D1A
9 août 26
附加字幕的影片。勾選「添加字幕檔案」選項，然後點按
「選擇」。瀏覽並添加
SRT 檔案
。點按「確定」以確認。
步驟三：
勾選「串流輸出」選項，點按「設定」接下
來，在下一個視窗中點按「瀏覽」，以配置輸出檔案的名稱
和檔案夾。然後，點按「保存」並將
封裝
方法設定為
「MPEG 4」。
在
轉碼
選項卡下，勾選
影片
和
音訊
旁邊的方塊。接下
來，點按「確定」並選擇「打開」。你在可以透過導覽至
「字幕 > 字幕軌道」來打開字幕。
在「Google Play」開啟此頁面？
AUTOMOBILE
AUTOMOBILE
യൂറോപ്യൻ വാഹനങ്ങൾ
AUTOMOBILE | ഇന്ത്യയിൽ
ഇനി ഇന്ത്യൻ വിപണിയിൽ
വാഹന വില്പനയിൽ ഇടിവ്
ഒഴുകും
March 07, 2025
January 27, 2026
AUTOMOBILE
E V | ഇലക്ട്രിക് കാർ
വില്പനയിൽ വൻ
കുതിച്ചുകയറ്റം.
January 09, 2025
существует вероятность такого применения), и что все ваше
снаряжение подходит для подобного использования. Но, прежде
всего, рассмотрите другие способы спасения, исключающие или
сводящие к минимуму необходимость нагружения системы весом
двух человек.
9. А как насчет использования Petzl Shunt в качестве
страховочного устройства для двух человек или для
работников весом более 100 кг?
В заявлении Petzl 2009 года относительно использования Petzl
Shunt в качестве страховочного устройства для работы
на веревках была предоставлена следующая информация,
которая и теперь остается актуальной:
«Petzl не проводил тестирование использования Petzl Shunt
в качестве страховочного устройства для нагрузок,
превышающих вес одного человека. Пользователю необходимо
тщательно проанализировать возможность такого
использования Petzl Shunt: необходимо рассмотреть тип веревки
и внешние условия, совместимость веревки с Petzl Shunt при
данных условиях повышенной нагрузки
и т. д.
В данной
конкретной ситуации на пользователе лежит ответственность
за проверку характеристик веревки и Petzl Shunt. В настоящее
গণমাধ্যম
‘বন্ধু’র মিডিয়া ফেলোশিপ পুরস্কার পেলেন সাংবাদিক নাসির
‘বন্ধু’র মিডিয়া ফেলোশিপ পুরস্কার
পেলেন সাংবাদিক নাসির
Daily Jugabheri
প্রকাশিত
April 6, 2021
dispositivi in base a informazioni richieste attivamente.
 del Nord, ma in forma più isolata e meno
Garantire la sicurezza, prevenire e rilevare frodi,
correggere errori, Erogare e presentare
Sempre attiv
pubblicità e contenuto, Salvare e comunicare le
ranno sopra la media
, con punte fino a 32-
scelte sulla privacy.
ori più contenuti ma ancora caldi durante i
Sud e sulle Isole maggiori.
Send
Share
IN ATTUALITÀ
◇ ◇ ◇
## What is needed
Reproduce the lines above word for word, starting at the very first line and ending at the line that contains "конкретной ситуации на".

## Expected answer
D1A
9 août 26
附加字幕的影片。勾選「添加字幕檔案」選項，然後點按
「選擇」。瀏覽並添加
SRT 檔案
。點按「確定」以確認。
步驟三：
勾選「串流輸出」選項，點按「設定」接下
來，在下一個視窗中點按「瀏覽」，以配置輸出檔案的名稱
和檔案夾。然後，點按「保存」並將
封裝
方法設定為
「MPEG 4」。
在
轉碼
選項卡下，勾選
影片
和
音訊
旁邊的方塊。接下
來，點按「確定」並選擇「打開」。你在可以透過導覽至
「字幕 > 字幕軌道」來打開字幕。
在「Google Play」開啟此頁面？
AUTOMOBILE
AUTOMOBILE
യൂറോപ്യൻ വാഹനങ്ങൾ
AUTOMOBILE | ഇന്ത്യയിൽ
ഇനി ഇന്ത്യൻ വിപണിയിൽ
വാഹന വില്പനയിൽ ഇടിവ്
ഒഴുകും
March 07, 2025
January 27, 2026
AUTOMOBILE
E V | ഇലക്ട്രിക് കാർ
വില്പനയിൽ വൻ
കുതിച്ചുകയറ്റം.
January 09, 2025
существует вероятность такого применения), и что все ваше
снаряжение подходит для подобного использования. Но, прежде
всего, рассмотрите другие способы спасения, исключающие или
сводящие к минимуму необходимость нагружения системы весом
двух человек.
9. А как насчет использования Petzl Shunt в качестве
страховочного устройства для двух человек или для
работников весом более 100 кг?
В заявлении Petzl 2009 года относительно использования Petzl
Shunt в качестве страховочного устройства для работы
на веревках была предоставлена следующая информация,
которая и теперь остается актуальной:
«Petzl не проводил тестирование использования Petzl Shunt
в качестве страховочного устройства для нагрузок,
превышающих вес одного человека. Пользователю необходимо
тщательно проанализировать возможность такого
использования Petzl Shunt: необходимо рассмотреть тип веревки
и внешние условия, совместимость веревки с Petzl Shunt при
данных условиях повышенной нагрузки
и т. д.
В данной
конкретной ситуации на пользователе лежит ответственность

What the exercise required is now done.